#### Extracted text
● ● ● ●

Since you have a simple sum of 5 numbers, what is preventing you from just doing the addition? Admittedly, you need to find a common denominator, but that should not be too hard.

In general, there is no known "closed-form" formula for the so-called harmonic number, defined as
$$H(n) = \sum_{k=1}^n \frac 1 k$$
However, there are simple approximate formulas whose performance becomes better as $n$ becomes larger.

mech-eng

Since you have a simple sum of 5 numbers, what is preventing you from just doing the addition?
It was just an example. Sum might be 20 or 30 numbers. Yes with just 5 numbers it is very easy and the common denominator could be 5!. Is that called an $\textrm {harmonic sum}$?

Meanwhile would you also explain why my fraction line does not appear in my post the first post? What is wrong with my latex code?

● ● ● ●

(Records from a dataset)

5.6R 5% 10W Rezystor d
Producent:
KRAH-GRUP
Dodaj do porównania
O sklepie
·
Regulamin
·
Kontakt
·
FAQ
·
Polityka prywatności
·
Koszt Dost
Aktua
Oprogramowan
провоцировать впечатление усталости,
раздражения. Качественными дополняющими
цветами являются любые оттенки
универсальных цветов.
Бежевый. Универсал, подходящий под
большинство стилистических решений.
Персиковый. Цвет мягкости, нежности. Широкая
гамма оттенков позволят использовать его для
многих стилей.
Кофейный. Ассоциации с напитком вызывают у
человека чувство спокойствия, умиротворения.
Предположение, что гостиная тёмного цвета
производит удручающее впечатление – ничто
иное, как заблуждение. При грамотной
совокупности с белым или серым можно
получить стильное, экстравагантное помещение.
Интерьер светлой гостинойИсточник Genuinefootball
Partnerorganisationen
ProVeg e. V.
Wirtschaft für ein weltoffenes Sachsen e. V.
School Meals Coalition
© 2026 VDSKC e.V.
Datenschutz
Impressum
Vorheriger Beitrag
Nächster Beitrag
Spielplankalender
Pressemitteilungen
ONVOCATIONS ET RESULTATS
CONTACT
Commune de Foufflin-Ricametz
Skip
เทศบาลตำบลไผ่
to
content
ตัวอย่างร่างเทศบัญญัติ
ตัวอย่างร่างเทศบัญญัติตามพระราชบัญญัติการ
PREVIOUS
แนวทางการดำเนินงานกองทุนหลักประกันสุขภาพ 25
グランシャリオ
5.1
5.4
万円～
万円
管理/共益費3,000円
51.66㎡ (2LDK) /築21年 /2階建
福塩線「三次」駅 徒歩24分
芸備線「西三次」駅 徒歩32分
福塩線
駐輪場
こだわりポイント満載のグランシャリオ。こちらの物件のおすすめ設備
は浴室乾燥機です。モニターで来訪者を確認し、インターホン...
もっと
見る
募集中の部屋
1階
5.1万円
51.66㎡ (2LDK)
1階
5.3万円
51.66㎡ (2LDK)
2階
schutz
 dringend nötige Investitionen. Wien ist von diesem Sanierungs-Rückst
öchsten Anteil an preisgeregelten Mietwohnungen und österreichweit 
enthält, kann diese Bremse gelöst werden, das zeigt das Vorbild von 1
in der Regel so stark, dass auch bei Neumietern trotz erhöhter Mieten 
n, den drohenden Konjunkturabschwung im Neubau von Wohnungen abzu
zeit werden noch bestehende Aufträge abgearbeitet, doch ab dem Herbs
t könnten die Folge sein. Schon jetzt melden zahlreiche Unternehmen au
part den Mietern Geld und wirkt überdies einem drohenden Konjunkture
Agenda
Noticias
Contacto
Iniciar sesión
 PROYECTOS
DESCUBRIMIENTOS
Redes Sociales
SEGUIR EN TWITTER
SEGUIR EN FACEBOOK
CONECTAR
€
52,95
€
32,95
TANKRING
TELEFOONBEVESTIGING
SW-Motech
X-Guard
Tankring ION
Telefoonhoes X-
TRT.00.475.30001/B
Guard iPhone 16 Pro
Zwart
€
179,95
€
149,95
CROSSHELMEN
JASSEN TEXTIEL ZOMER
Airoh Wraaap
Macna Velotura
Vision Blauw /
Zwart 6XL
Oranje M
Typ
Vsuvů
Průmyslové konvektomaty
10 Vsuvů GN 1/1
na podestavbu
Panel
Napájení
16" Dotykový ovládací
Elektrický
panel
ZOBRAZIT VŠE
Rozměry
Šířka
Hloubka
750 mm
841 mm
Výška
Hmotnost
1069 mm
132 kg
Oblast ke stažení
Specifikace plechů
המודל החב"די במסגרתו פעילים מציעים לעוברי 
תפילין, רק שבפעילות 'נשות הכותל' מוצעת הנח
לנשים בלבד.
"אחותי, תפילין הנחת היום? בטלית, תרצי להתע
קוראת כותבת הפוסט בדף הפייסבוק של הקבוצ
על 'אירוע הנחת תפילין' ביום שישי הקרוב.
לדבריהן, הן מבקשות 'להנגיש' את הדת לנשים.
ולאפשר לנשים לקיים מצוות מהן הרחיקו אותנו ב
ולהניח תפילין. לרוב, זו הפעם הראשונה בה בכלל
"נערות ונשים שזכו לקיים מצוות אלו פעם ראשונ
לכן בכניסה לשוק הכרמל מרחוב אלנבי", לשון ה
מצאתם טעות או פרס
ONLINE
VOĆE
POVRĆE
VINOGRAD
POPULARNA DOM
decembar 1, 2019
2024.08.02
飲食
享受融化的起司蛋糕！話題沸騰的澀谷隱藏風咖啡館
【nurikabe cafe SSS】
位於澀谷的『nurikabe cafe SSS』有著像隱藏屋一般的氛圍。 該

● ● ● ●

Reproduce word for word the part of the harmonic sum thread from "In general, there" up to and including "my latex code?".

#### Solution to this task
In general, there is no known "closed-form" formula for the so-called harmonic number, defined as
$$H(n) = \sum_{k=1}^n \frac 1 k$$
However, there are simple approximate formulas whose performance becomes better as $n$ becomes larger.

mech-eng

Since you have a simple sum of 5 numbers, what is preventing you from just doing the addition?
It was just an example. Sum might be 20 or 30 numbers. Yes with just 5 numbers it is very easy and the common denominator could be 5!. Is that called an $\textrm {harmonic sum}$?

Meanwhile would you also explain why my fraction line does not appear in my post the first post? What is wrong with my latex code?